Case History
Nautic brought significant vision in leading the merger of QoL and Genoa, and proved to be a valuable partner as we integrated and positioned the companies for future growth in serving the mental health community.
John Figueroa, CEO, Genoa Healthcare, a QoL Company

QoL Meds

During Nautic’s partnership with QoL, the company more than doubled its footprint of on-site pharmacies through both de novo growth and a significant acquisition in only 15 months. Following its rapid growth in number of pharmacies and profitability, the company was sold to Advent International in 2015. Nautic retained an ownership stake and remains on the board.


QoL is one of the largest specialty pharmacy operators in the U.S. focused primarily on serving the needs of the mental health community. The company partners with mental health providers, typically community mental health centers (“CMHCs”), to provide on-site pharmacy and related services in dedicated space the company leases from these providers. CMHCs are not-for-profit institutions that support or treat the severely mentally ill in an outpatient setting. QoL’s value proposition of improving quality of care at a lower cost to the overall system is compelling to all three constituents in mental health – patient, provider and payor.


QoL was owned by a group of individuals led by the brother of the founder, who passed away tragically before he was able to execute on his vision. The board had recruited an experienced pharmacy executive, Jim Smith, to meet the market demand for on-site pharmacy services at CMHCs. Under Jim’s leadership, the company grew from 12 to 86 pharmacies through a highly efficient and profitable de novo model. Jim and the board were seeking a partner to continue the company’s history of growth.

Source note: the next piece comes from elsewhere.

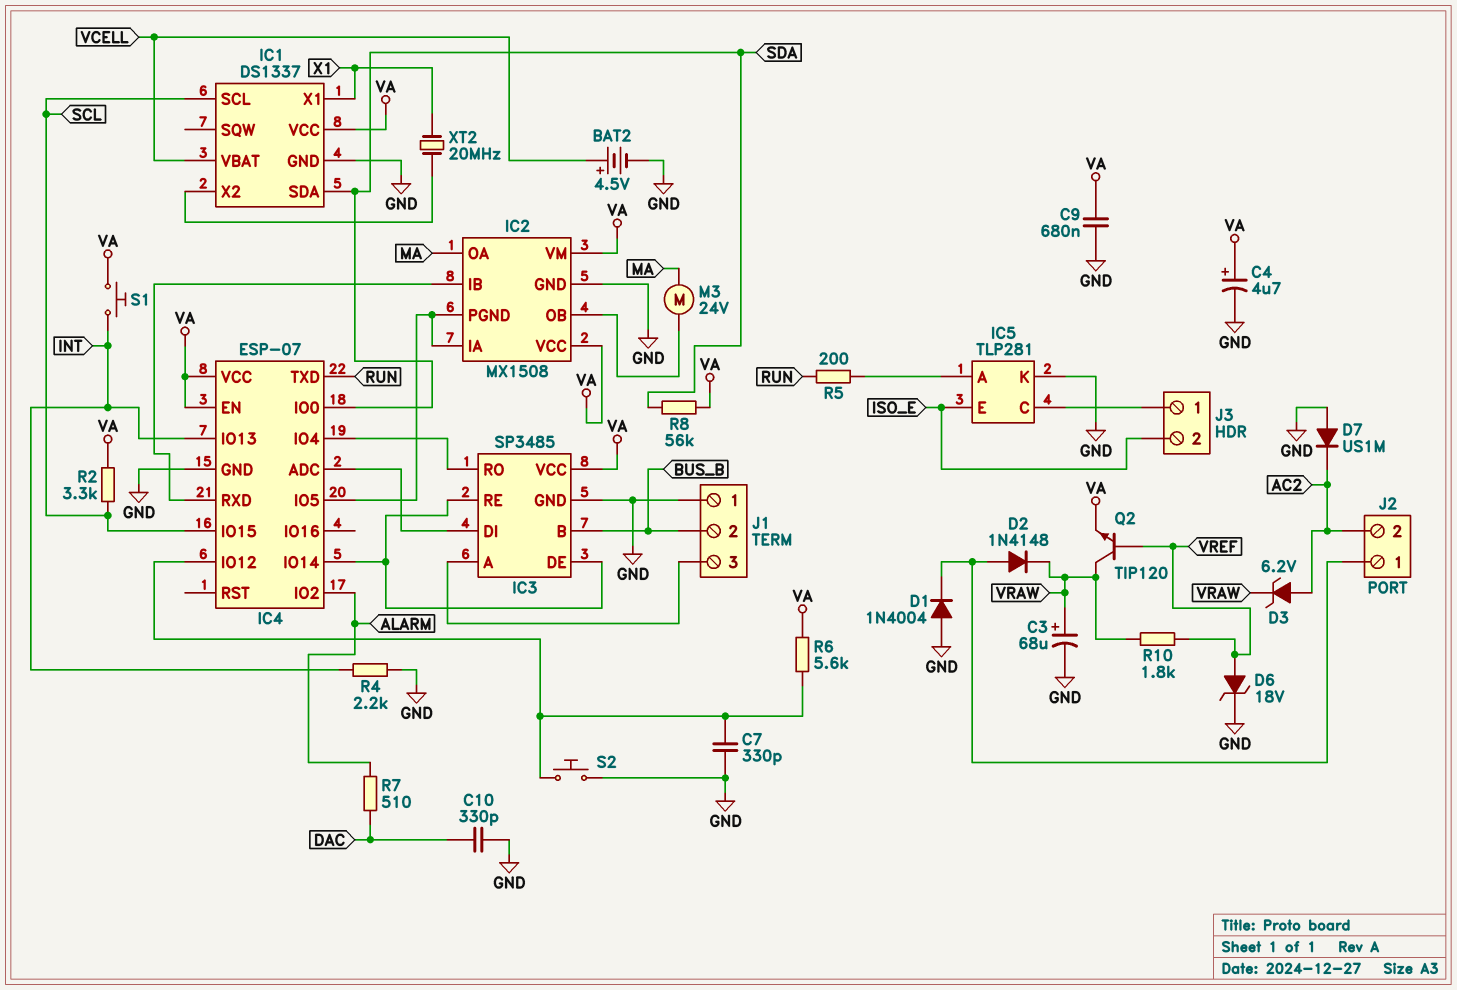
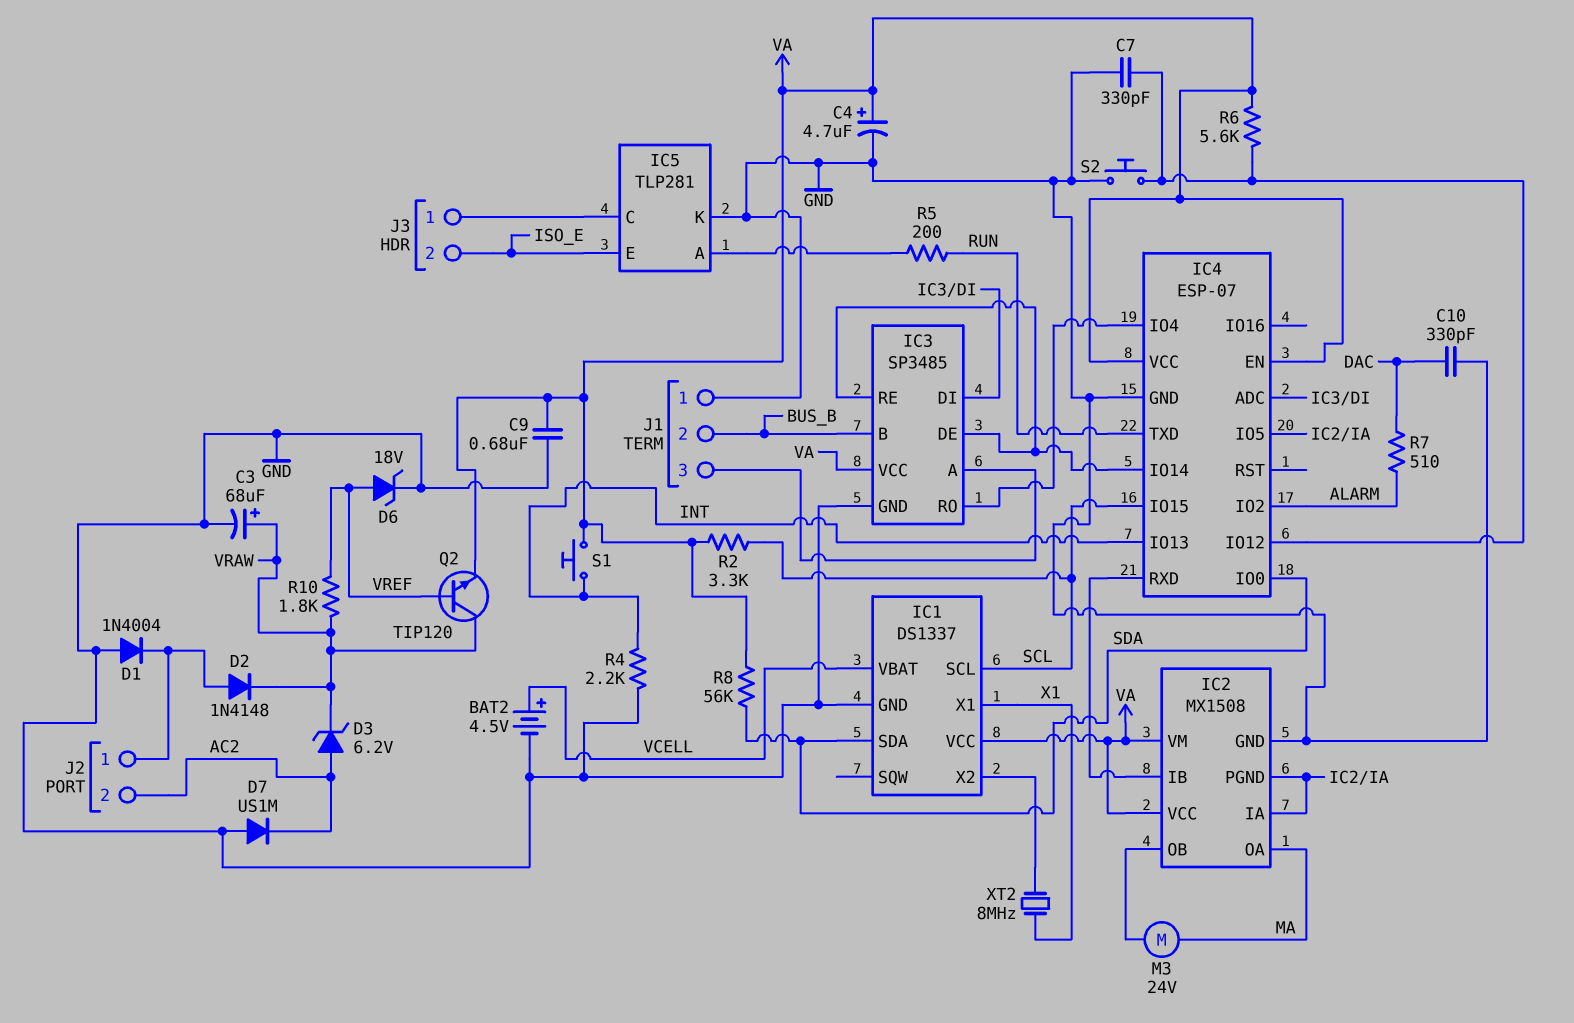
XT2: 20MHz (IC1/X2, X1) -> 8MHz (IC1/X2, X1)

Within seven months of Nautic’s ownership, Nautic supported management in acquiring a leading competitor, Genoa Healthcare. Genoa operated a very similar pharmacy model. Renamed Genoa Healthcare, a QoL Company, the combined company is the market leader in mental health pharmacy and had over 240 pharmacies at the time of sale to Advent. With the power of consolidated purchasing, the company was able to negotiate significant savings with a key wholesaler. With the support of Jim Smith, Nautic recruited John Figueroa to be chief executive. Prior to joining Genoa, John was the CEO of Omnicare and then became the CEO of Apria Healthcare, which was owned by The Blackstone Group before it was sold to CVS Health for $2.1 billion. John has built a world-class team and the company continues its mission of serving the mentally ill by adding approximately 40 new pharmacies a year.

Certain statements about Nautic made by portfolio company executives herein are intended to illustrate Nautic’s business relationship with such persons, including with respect to Nautic’s facilities as a business partner, rather than Nautic’s capabilities or expertise with respect to investment advisory services. Portfolio company executives were not compensated in connection with their participation, although they generally receive compensation and investment opportunities in connection with their portfolio company roles, and in certain cases are also owners of portfolio company securities and/or investors in Nautic-sponsored vehicles. Such compensation and investments subject participants to potential conflicts of interest in making the statements herein.